Where the string "input" occurs in a line of the entries below, copy that line.

Stored data
__________________________________________________

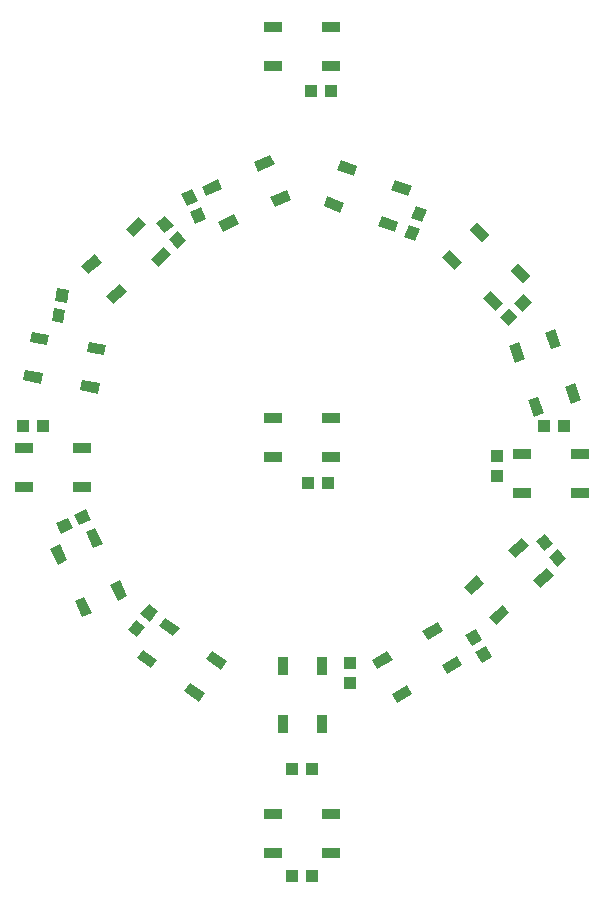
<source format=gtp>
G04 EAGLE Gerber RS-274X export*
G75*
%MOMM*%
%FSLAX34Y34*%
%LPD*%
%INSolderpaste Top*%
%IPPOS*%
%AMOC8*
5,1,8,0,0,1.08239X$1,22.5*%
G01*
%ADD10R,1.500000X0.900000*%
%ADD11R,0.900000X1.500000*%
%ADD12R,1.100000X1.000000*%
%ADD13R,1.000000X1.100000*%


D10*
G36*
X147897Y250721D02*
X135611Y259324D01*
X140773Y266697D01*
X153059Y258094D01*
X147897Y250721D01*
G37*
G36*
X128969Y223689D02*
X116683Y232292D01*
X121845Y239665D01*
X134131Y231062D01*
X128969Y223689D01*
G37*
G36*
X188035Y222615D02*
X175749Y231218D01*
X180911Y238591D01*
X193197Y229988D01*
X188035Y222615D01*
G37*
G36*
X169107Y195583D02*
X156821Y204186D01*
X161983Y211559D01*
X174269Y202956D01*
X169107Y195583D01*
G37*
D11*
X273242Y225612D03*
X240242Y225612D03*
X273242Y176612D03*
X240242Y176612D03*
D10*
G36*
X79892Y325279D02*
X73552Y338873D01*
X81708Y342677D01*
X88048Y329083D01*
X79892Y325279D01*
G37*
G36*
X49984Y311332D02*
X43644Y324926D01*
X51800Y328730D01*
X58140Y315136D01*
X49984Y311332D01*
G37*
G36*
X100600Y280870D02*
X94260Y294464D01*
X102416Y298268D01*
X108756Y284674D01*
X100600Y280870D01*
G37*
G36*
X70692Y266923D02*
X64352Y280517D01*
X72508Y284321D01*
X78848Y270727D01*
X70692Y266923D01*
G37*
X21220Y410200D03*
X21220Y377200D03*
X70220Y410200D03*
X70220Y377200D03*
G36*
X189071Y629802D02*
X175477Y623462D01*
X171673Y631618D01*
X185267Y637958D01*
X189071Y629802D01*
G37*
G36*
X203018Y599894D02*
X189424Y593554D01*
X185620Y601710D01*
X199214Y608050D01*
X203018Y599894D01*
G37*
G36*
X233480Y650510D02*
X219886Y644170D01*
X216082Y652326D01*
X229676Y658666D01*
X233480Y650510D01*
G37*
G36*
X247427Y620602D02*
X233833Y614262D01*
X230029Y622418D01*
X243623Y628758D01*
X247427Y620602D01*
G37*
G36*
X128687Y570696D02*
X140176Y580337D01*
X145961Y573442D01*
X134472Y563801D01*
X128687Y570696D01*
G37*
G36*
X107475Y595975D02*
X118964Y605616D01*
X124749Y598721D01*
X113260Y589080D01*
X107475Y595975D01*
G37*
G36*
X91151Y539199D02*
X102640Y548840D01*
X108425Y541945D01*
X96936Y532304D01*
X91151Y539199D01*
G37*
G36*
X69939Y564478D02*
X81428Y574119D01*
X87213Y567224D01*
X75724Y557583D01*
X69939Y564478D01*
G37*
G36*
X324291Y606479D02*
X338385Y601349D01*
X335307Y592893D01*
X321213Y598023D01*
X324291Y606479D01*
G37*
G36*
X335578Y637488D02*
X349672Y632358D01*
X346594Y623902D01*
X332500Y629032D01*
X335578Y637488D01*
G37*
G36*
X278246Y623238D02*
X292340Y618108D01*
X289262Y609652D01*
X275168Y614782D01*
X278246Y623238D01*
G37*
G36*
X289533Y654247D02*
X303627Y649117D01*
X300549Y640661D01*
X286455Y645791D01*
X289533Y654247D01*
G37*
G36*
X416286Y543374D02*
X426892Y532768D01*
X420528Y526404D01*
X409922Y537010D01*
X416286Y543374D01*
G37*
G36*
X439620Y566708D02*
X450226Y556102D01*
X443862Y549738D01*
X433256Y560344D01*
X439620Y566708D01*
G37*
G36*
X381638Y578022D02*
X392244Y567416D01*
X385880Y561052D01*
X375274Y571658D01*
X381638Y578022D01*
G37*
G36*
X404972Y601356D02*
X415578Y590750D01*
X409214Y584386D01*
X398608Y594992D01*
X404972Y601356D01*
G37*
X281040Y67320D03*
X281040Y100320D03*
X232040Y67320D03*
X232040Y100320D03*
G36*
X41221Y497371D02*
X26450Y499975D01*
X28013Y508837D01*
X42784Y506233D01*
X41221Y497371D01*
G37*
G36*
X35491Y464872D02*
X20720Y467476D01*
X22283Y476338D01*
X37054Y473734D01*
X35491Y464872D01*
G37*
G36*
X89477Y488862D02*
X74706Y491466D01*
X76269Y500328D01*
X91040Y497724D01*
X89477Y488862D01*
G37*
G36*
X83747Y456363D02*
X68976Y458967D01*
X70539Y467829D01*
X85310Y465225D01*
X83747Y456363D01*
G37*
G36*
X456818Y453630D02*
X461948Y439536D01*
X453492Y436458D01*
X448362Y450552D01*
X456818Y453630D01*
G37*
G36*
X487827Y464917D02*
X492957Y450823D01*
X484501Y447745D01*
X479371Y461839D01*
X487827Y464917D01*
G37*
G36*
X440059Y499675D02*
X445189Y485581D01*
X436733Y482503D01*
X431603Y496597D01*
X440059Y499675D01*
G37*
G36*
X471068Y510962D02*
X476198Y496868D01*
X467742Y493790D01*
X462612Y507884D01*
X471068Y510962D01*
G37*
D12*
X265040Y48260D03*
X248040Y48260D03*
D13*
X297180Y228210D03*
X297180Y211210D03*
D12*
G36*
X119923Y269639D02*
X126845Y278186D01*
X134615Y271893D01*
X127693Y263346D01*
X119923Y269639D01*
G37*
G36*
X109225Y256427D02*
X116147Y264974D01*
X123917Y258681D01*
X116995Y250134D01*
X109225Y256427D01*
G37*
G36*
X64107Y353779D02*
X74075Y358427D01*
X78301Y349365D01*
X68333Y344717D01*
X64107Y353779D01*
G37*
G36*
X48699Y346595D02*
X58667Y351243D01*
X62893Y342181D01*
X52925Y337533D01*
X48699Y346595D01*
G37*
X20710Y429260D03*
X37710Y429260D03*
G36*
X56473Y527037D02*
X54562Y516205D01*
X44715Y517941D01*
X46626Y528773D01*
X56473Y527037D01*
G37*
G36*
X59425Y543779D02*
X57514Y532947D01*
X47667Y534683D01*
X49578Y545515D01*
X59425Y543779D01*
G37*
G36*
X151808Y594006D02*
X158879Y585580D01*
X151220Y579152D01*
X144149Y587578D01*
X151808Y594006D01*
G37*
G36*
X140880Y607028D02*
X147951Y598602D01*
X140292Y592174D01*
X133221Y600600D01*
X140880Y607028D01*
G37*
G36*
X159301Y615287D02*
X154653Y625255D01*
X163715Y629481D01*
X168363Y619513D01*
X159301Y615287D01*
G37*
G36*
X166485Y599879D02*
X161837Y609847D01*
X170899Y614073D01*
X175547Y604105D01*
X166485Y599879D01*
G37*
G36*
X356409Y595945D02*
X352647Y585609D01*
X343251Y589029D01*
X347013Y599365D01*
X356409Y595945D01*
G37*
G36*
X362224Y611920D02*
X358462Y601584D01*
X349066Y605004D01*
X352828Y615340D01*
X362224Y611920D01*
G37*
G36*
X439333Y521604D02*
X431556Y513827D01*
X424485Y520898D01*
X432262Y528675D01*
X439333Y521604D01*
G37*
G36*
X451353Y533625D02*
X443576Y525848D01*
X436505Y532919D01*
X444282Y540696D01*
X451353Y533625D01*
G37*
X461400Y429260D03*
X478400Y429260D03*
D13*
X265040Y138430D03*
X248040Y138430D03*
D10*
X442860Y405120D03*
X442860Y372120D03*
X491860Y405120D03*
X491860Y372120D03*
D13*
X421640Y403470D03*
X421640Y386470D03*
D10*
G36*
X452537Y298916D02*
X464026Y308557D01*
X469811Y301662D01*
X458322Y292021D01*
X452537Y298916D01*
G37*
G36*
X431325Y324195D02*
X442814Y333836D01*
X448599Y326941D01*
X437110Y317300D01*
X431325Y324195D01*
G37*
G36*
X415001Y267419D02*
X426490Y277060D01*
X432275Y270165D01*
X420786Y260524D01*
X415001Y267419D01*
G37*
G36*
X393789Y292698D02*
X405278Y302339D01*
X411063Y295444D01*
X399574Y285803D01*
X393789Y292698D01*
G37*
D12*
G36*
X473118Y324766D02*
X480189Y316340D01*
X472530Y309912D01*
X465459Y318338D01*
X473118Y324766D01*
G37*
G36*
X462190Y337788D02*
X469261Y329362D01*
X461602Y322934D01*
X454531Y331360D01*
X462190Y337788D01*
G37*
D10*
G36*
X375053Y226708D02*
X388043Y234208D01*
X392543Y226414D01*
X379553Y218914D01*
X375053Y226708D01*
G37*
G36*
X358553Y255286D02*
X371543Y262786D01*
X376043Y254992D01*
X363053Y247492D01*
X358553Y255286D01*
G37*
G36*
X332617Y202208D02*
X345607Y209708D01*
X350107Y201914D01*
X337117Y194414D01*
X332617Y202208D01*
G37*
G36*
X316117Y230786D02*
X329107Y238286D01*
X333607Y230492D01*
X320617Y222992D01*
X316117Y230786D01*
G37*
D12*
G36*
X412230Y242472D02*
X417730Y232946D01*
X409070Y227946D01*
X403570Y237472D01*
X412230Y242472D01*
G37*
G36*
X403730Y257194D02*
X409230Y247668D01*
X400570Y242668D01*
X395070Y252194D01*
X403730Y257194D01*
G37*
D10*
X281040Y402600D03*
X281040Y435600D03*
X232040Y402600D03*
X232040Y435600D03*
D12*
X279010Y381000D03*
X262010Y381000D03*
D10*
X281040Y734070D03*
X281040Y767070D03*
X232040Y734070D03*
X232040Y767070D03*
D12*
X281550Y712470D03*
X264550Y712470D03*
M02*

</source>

__________________________________________________

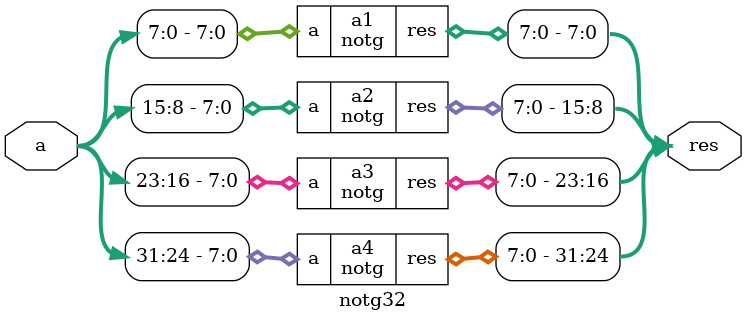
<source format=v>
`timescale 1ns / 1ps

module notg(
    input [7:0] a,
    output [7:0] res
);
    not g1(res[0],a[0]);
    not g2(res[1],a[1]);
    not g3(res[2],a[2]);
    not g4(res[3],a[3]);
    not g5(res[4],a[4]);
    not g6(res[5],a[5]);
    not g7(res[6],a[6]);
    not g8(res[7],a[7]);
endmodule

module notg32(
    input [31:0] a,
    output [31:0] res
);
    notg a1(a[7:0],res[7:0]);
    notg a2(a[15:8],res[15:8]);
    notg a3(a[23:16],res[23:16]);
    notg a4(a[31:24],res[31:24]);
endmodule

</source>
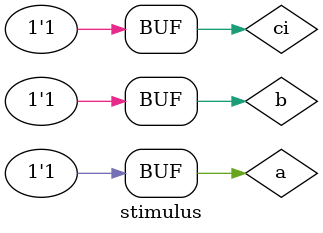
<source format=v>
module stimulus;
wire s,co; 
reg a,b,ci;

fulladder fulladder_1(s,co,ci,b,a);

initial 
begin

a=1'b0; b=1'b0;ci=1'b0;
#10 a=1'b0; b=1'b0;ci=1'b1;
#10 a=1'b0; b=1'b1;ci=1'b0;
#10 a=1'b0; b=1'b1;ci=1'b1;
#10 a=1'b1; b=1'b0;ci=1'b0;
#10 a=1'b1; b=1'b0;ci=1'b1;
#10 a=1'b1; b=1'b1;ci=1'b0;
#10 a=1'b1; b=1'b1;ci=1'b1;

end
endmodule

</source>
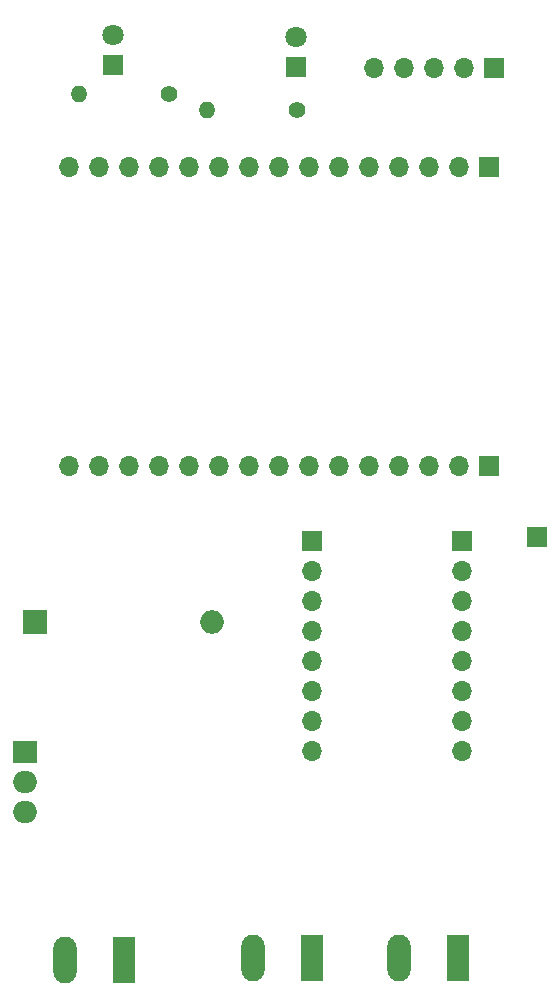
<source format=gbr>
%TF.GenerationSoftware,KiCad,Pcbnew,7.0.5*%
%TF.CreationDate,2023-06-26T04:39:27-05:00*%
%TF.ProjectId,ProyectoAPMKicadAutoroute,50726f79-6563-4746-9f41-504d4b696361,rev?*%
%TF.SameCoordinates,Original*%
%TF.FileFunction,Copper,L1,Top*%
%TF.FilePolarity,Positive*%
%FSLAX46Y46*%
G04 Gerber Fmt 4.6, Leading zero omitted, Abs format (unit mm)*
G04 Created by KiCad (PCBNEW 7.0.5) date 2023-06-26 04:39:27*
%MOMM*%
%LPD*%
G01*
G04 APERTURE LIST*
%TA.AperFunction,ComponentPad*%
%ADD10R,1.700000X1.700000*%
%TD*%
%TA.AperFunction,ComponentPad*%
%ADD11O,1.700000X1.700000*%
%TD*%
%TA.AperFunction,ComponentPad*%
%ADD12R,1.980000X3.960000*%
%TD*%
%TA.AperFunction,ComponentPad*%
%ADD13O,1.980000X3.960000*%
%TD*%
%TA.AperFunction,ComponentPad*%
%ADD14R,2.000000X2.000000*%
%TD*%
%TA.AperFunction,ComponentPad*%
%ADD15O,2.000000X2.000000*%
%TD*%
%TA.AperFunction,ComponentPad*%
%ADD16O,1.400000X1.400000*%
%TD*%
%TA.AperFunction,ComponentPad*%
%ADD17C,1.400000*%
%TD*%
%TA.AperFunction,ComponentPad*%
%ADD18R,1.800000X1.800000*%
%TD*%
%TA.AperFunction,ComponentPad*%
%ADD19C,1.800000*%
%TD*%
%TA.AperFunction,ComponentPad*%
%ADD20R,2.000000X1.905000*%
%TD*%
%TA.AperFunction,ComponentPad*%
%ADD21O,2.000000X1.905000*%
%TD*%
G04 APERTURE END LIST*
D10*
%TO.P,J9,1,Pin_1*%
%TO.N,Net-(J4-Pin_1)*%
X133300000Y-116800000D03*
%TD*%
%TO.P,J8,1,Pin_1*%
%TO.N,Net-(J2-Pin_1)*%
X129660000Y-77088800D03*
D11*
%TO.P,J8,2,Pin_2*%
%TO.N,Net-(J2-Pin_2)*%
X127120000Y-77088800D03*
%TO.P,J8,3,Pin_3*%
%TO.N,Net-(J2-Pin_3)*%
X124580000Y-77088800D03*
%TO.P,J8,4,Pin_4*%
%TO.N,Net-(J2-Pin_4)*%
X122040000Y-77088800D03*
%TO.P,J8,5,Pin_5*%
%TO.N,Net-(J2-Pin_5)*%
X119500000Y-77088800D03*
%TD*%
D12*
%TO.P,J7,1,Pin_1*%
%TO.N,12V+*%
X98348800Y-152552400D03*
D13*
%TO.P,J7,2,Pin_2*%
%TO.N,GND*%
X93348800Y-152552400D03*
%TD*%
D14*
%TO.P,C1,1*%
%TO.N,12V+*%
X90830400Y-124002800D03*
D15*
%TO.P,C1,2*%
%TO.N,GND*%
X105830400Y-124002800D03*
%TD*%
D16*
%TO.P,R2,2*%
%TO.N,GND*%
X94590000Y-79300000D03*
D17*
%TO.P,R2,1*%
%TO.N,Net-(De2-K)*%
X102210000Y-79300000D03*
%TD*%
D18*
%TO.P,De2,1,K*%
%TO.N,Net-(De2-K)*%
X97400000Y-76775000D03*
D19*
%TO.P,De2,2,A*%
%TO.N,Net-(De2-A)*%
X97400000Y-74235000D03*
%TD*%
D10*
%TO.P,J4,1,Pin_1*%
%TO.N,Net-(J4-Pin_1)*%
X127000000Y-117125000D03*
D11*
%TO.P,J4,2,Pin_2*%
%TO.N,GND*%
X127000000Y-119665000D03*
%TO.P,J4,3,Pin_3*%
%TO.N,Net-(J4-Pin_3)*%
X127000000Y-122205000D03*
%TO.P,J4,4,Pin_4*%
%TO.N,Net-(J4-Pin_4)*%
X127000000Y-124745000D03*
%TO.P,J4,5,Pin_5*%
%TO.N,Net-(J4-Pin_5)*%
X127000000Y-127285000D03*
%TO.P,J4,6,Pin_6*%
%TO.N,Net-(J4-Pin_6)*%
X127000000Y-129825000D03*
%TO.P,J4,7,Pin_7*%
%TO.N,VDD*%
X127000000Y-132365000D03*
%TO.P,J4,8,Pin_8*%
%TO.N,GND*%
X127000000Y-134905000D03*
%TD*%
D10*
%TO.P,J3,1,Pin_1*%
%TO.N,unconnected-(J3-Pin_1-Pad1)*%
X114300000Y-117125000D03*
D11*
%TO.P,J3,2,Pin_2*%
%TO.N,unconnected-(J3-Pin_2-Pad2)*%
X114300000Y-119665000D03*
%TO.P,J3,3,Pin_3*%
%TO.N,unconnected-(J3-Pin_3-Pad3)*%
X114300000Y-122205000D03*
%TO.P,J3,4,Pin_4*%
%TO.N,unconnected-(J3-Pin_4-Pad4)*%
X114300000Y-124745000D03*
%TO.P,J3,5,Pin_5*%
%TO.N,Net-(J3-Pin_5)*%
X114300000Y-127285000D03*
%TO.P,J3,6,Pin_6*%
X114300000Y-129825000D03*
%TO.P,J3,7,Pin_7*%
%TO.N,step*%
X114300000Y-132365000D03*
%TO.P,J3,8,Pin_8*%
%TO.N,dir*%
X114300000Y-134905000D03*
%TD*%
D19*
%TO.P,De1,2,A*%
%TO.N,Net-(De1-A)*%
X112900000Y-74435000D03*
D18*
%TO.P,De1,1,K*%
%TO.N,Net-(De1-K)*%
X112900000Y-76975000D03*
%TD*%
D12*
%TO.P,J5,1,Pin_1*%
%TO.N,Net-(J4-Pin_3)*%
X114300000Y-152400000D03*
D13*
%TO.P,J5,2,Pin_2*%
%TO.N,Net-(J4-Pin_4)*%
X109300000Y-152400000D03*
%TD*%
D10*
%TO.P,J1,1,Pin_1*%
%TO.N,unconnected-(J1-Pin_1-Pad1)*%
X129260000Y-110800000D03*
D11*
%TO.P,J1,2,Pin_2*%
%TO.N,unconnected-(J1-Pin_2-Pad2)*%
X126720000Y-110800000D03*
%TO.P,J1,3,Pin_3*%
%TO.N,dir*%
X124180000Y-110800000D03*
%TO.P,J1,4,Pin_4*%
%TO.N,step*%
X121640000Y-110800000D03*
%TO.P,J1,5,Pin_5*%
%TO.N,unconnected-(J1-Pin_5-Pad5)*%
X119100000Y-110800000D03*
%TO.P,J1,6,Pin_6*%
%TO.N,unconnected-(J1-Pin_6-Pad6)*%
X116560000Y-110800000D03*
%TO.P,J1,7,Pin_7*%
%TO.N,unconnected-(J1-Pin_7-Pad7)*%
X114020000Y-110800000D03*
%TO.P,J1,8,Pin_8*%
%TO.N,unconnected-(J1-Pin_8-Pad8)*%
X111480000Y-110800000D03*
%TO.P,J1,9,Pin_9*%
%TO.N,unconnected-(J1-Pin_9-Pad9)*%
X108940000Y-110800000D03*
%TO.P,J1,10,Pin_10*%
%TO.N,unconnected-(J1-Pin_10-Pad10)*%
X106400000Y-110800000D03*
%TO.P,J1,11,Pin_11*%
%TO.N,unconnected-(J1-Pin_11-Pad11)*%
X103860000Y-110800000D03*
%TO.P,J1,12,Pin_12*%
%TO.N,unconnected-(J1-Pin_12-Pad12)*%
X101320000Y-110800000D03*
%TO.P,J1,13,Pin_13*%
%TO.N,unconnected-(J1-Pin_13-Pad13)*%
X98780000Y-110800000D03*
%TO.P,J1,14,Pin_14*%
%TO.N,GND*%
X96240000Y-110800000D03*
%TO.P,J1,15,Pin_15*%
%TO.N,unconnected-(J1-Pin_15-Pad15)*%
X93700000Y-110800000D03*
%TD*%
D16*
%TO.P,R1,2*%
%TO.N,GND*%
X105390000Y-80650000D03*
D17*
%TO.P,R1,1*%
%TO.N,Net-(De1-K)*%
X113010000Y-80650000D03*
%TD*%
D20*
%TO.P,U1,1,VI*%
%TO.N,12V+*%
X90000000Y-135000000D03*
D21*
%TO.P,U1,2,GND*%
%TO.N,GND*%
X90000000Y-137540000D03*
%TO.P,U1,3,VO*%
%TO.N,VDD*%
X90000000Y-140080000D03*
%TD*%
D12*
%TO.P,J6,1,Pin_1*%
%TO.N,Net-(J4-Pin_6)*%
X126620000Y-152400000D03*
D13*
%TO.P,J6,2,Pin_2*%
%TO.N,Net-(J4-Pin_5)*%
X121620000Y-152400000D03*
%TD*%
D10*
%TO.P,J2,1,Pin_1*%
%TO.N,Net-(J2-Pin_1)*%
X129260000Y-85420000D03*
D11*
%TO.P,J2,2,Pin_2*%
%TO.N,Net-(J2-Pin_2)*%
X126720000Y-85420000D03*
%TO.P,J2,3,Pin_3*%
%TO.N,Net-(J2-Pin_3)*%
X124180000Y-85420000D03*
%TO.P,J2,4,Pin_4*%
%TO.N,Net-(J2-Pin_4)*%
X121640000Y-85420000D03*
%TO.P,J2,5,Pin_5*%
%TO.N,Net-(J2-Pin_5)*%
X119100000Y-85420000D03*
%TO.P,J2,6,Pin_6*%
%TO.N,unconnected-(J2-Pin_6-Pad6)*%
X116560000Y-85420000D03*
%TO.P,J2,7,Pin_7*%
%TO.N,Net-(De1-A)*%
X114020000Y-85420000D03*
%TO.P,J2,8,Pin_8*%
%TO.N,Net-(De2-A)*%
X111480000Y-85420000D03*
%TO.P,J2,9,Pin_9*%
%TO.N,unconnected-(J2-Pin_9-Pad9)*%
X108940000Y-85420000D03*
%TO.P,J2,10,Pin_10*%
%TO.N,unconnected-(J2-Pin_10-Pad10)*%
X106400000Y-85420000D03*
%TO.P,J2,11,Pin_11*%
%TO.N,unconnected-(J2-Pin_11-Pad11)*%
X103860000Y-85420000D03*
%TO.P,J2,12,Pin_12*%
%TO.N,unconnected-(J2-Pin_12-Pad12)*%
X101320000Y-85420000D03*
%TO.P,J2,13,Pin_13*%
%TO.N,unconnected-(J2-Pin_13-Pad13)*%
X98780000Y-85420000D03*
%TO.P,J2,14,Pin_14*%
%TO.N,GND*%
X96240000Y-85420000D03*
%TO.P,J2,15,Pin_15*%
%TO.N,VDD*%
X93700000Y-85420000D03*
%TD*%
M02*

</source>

__________________________________________________

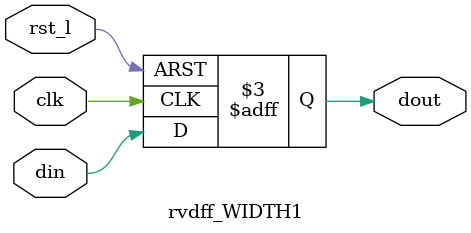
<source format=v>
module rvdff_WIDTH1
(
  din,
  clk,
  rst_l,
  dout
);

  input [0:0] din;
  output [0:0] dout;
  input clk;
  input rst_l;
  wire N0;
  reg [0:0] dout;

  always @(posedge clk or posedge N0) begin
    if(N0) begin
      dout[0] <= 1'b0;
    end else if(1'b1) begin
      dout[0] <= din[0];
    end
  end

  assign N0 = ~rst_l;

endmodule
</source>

__________________________________________________

→ Answer section
    input [7:0] a,
    input [31:0] a,
  input [0:0] din;
  input clk;
  input rst_l;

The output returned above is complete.